- **Exercise description**: Pictures should be left out while the data beneath this task is written out word for word.

- **Recorded information**:

----------

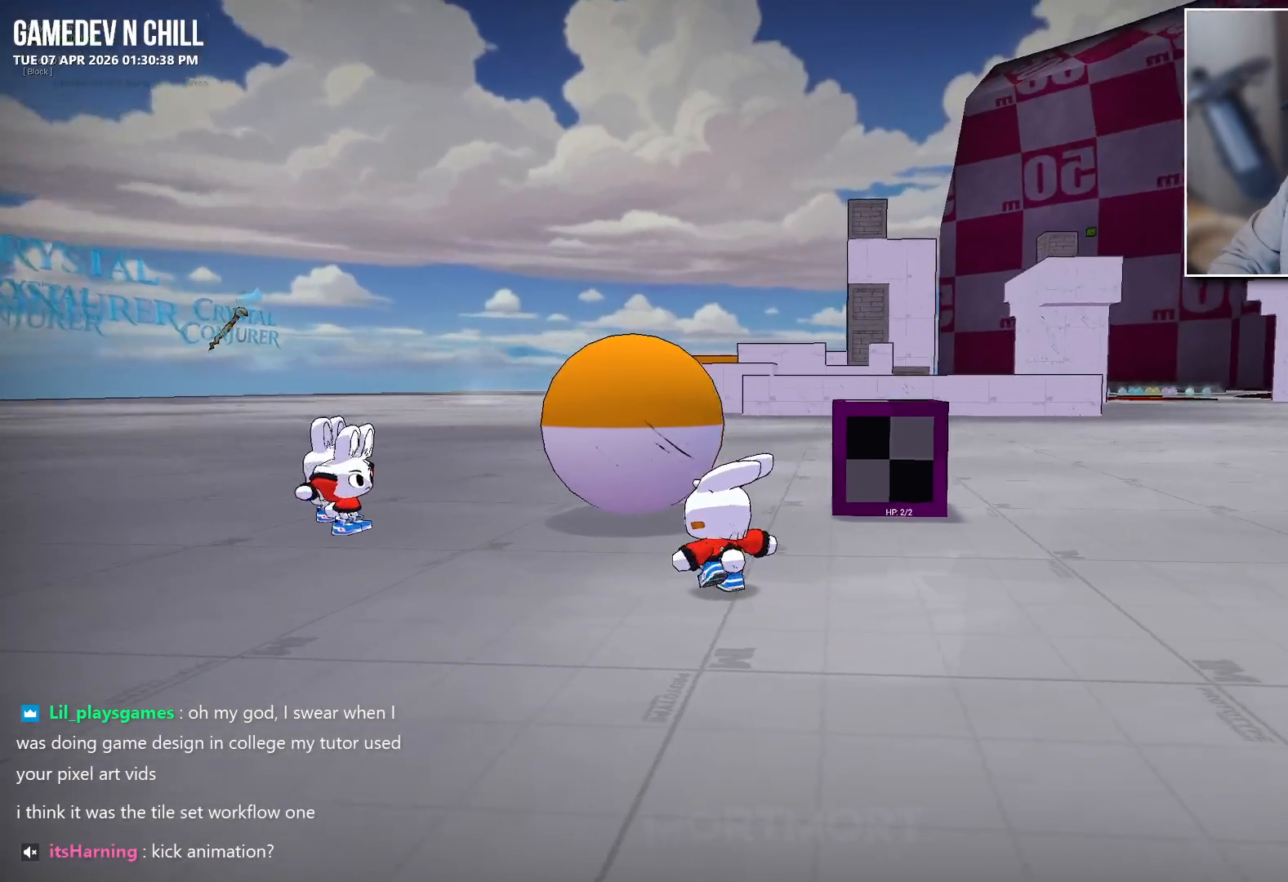
{"buttons": [], "left_stick": "up-left", "right_stick": "right", "events": [[167, "right_stick", "center"], [383, "right_stick", "down-right"], [433, "right_stick", "right"]]}
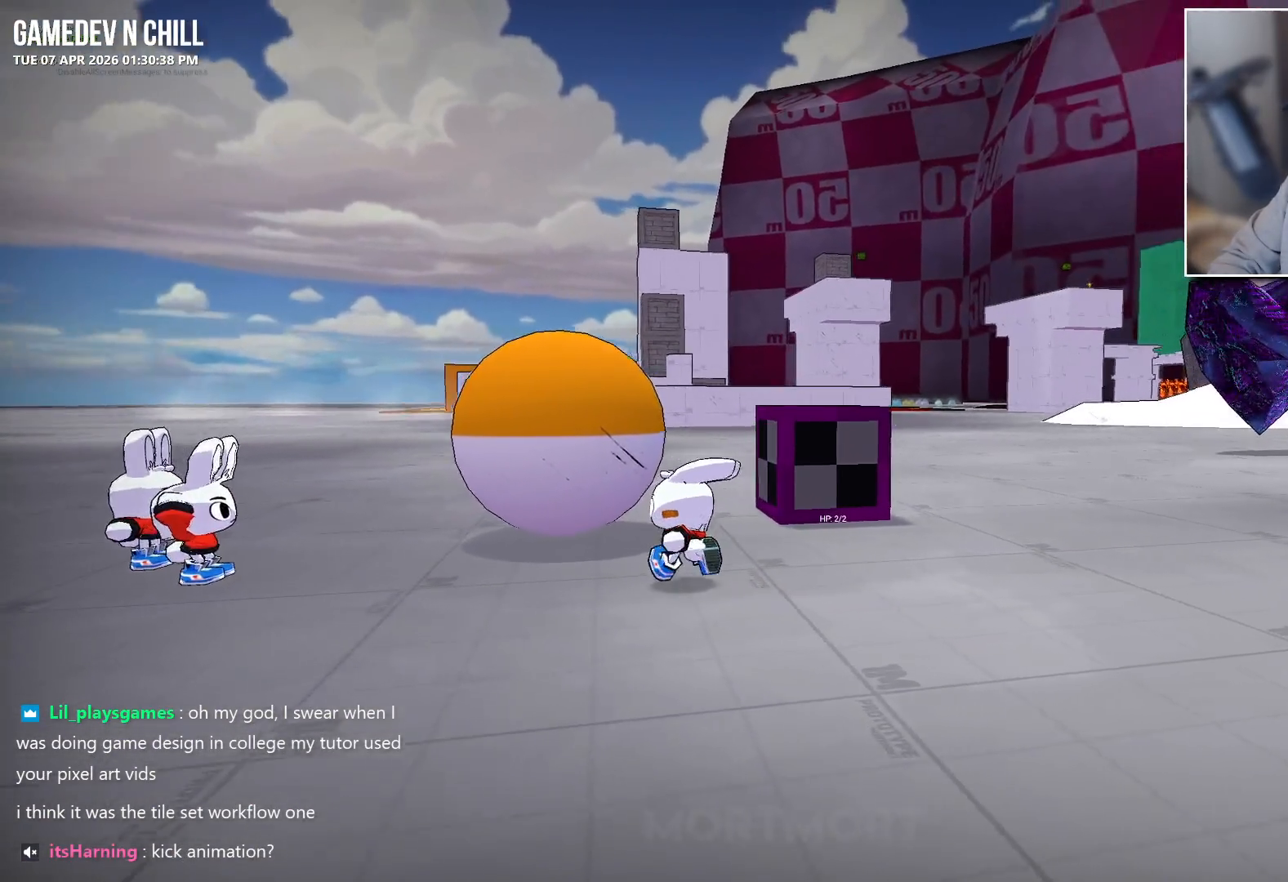
{"buttons": [], "left_stick": "up-left", "right_stick": "center", "events": [[33, "right_stick", "center"]]}
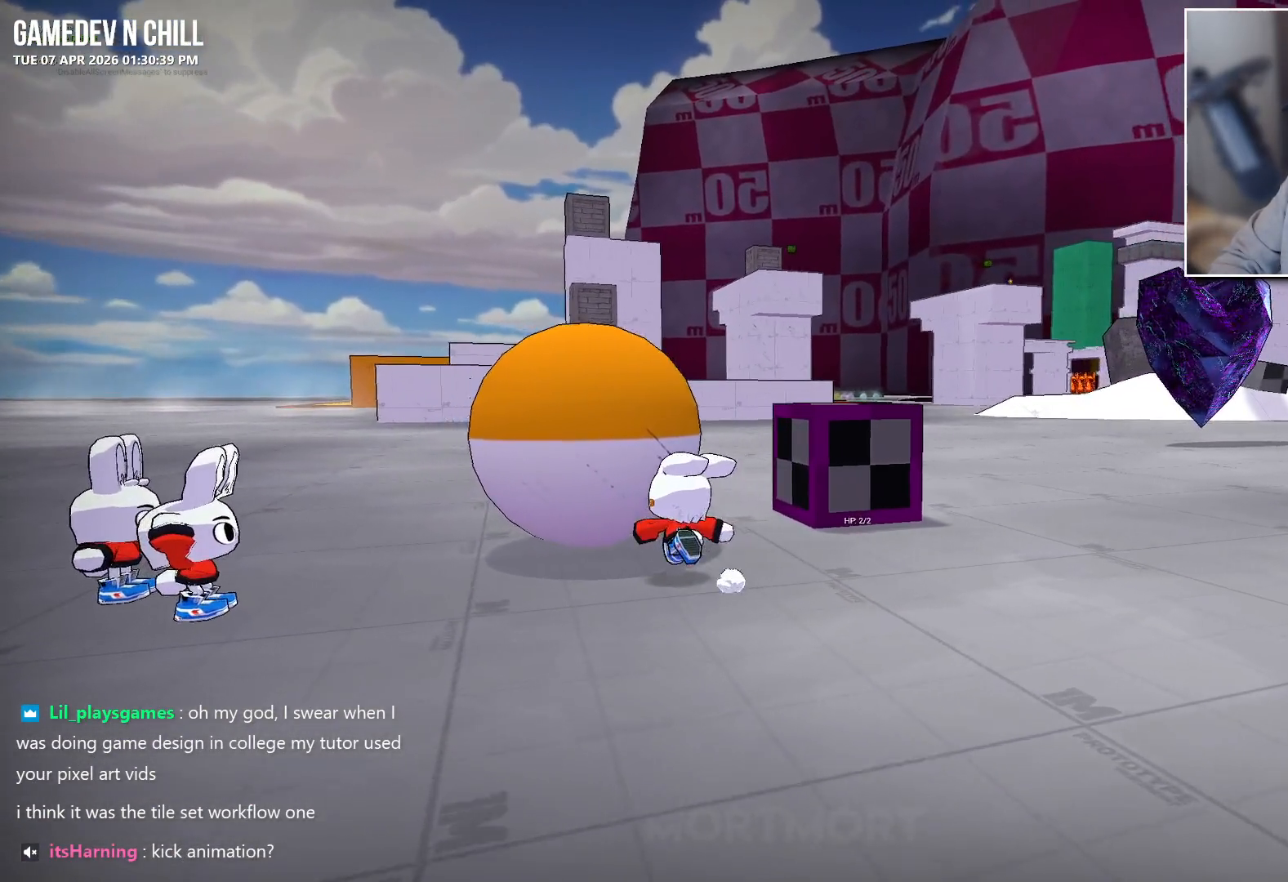
{"buttons": [], "left_stick": "up-left", "right_stick": "center", "events": []}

----------

- **Reply to the exercise**:
{"buttons": [], "left_stick": "up-left", "right_stick": "right", "events": [[167, "right_stick", "center"], [383, "right_stick", "down-right"], [433, "right_stick", "right"]]}
{"buttons": [], "left_stick": "up-left", "right_stick": "center", "events": [[33, "right_stick", "center"]]}
{"buttons": [], "left_stick": "up-left", "right_stick": "center", "events": []}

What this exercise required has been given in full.